The genesis of tornadoes takes place under complex conditions that are still being deciphered by meteorologists who make detailed measurements from up close. Go inside a supercell thunderstorm to see a tornado being spawned. Then learn tornado safety tips and the precautions that professional storm chasers take.

Study the impact of mountains on weather by investigating the Chinook winds, which can race down the east face of the Rocky Mountains with tornadic force. Also look at the Santa Ana winds of southern California, notorious for fanning the region's wildfires. Then explore another aspect of extreme mountain weather: avalanches.

Begin the first of three lectures on winter weather by pinning down the cause of ice storms, which are beautiful but also dangerous and destructive. Professor Snodgrass demonstrates how supercooled water is the source of the freezing rain behind these perilous storms.

The region downwind from the Great Lakes is famous for its lake effect snowstorms, which can total more than 200 inches of snow per year for some locations. Examine the factors behind this phenomenon as well as the mortal danger posed by blizzards, as shown by the tragic Children's Blizzard of 1888.

Look back at historical blizzards that paralyzed major U.S. cities. Then probe the official definition of a blizzard, the cold-weather cyclone systems that create them, and the revolution in forecasting blizzards since 1993. Focus on the role of the jet stream, and dispel a common misunderstanding of the polar vortex.

Consider the deadly power of moving water. Explore scenarios for extreme flooding in flood-prone regions of the U.S. and consider past cases of extreme coastal floods, river floods, and flash floods. Study the meteorology behind these events, and hear flood safety tips.
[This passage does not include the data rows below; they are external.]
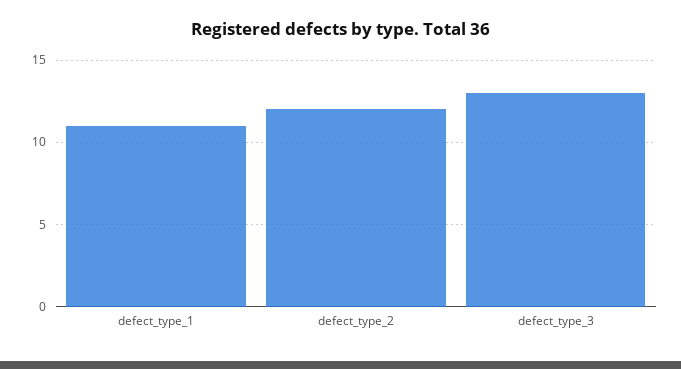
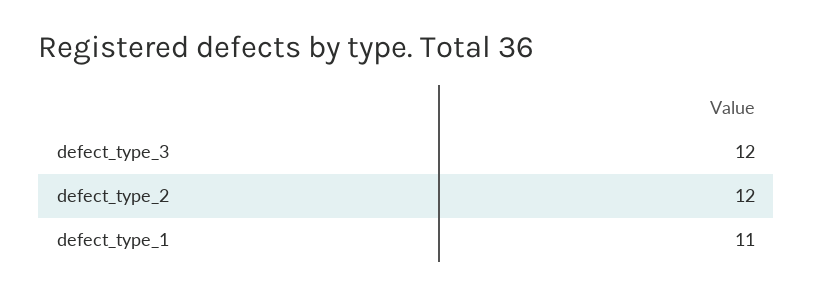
defect_type_3: 13 -> 12

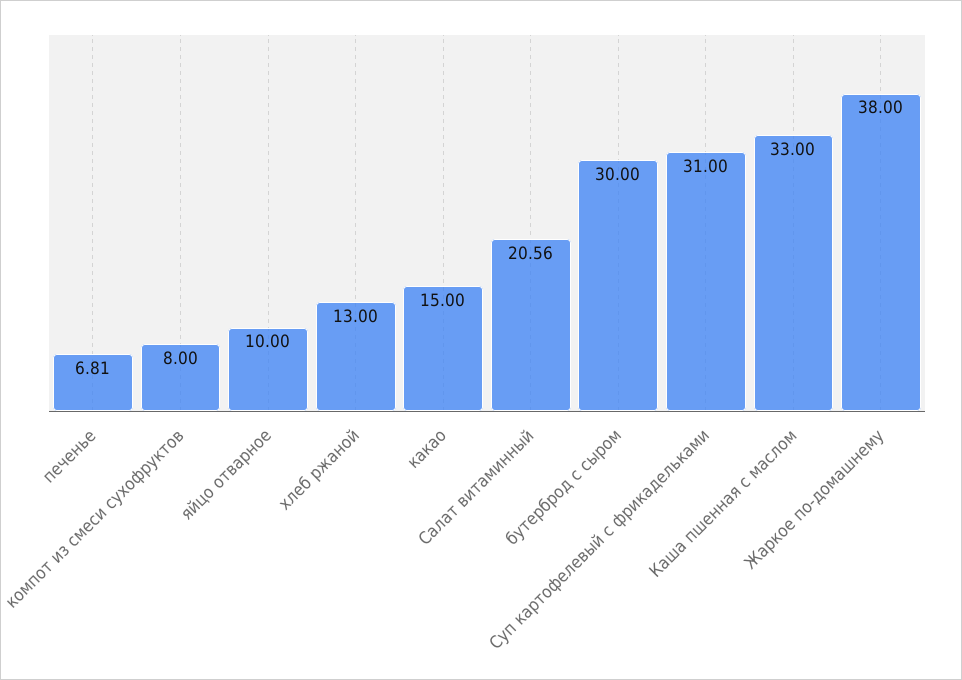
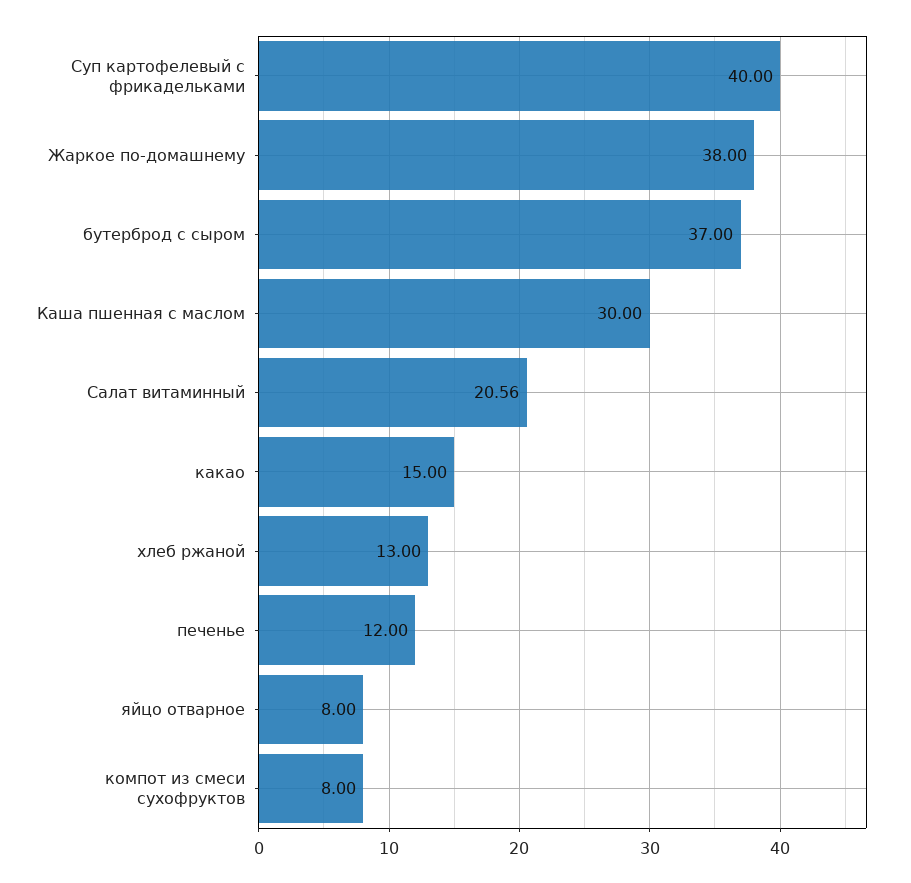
печенье: 6.81 -> 12
яйцо отварное: 10 -> 8
бутерброд с сыром: 30 -> 37
Суп картофелевый с фрикадельками: 31 -> 40
Каша пшенная с маслом: 33 -> 30

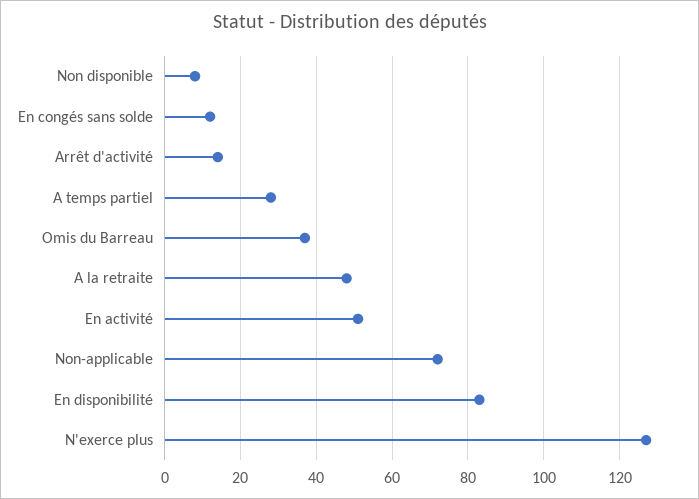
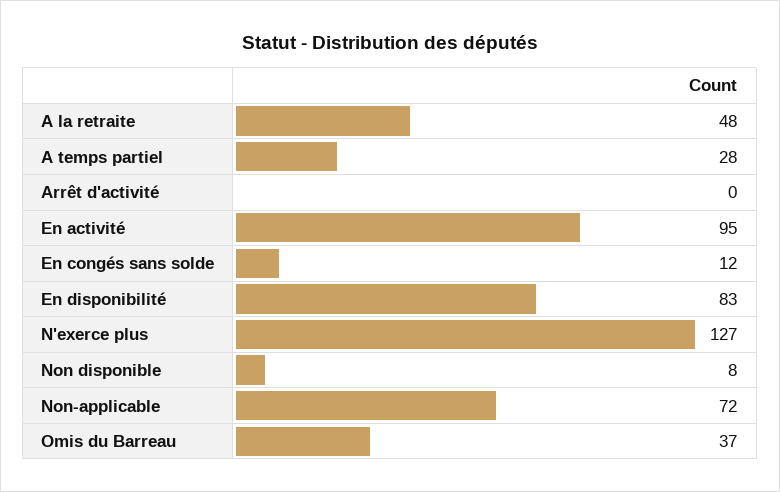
Arrêt d'activité: 15 -> 0
En activité: 50 -> 95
From the American dust bowl of the 1930s to the relentless expansion of the Sahara in Africa, drought represents severe weather that can stretch out for years. Explore what's going on in the atmosphere to create extreme drought, which is associated with heat waves and dust storms.
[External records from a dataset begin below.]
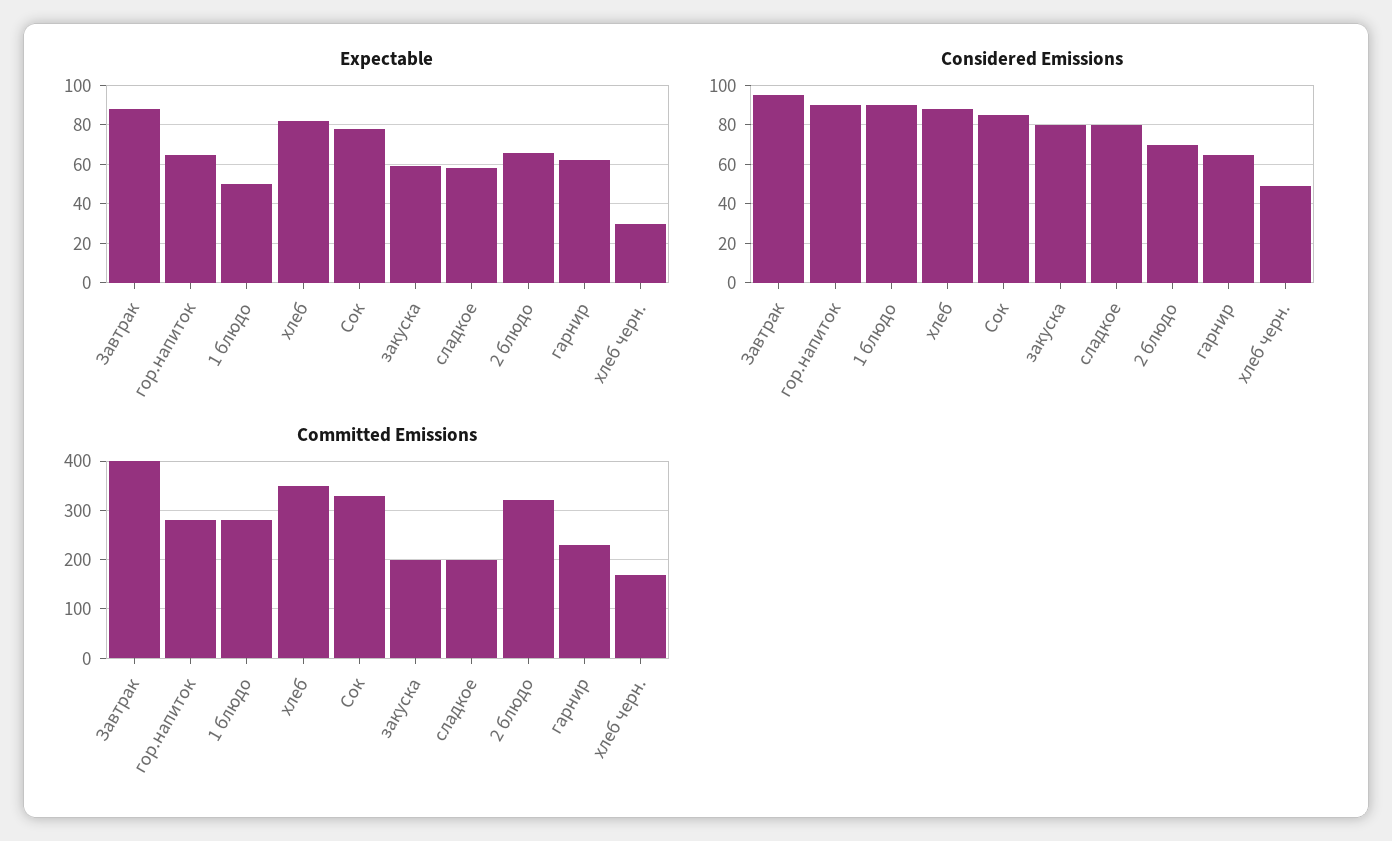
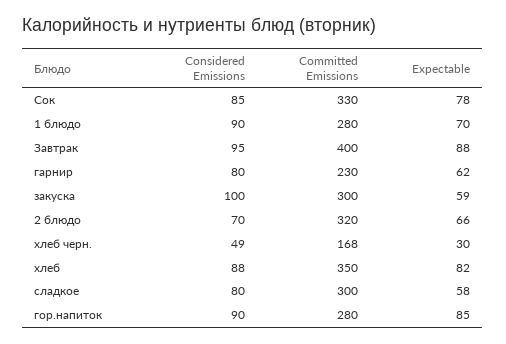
Expectable, гор.напиток: 65 -> 85
Expectable, 1 блюдо: 50 -> 70
Considered Emissions, закуска: 80 -> 100
Considered Emissions, гарнир: 65 -> 80
Committed Emissions, закуска: 200 -> 300
Committed Emissions, сладкое: 200 -> 300

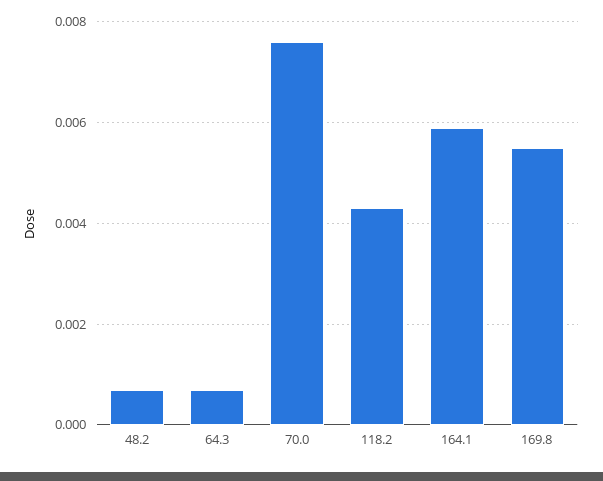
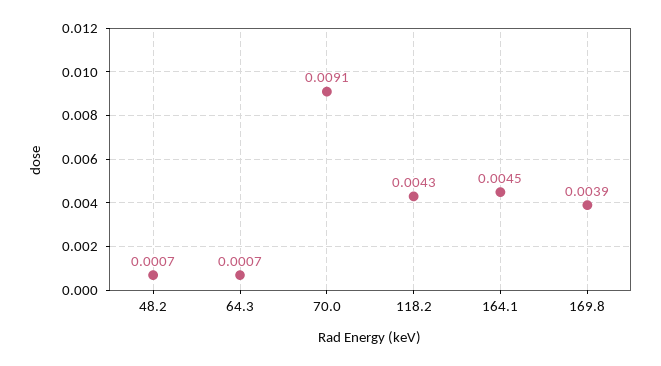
70.0: 0.0075 -> 0.0091
164.1: 0.006 -> 0.0045
169.8: 0.0055 -> 0.0039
Begin the first of three lectures on tropical cyclones, known as hurricanes, typhoons, or cyclones depending on where they occur. Plot the historical tracks of these gigantic storms, sharpen your understanding of how they are named, and focus on tropical cyclones that were so notorious that their names have been retired.

How do hurricanes get so big? Start off the coast of West Africa to see how this region is the perfect breeding ground for low-pressure disturbances. Chart the role of the Coriolis force, water temperature, and other factors that must coincide for these systems to grow into hurricanes threatening the U.S.
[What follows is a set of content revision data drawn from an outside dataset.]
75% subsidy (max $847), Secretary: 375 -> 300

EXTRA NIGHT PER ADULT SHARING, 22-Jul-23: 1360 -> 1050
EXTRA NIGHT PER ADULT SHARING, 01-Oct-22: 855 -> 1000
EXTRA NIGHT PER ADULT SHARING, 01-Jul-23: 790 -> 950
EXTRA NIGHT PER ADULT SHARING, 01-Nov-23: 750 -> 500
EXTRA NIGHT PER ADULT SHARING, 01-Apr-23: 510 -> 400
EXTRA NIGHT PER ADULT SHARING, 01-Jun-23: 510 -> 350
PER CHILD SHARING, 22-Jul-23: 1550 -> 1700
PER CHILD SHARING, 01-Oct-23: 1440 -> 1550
Hurricanes destroy life and property in four ways: through storm surge, inland flooding, high winds, and embedded tornadoes. Consider examples of each. Then focus on high water as the deadliest factor, responsible for 80% of all hurricane fatalities.

Close by investigating one of the most eventful weather triggers of all: the El Niño–Southern Oscillation, which starts as a warming trend in the eastern Pacific and can lead to extreme weather throughout the world. Our detailed understanding of this once-mysterious phenomenon, as well as other extreme weather cycles, shows how far the science of meteorology has come.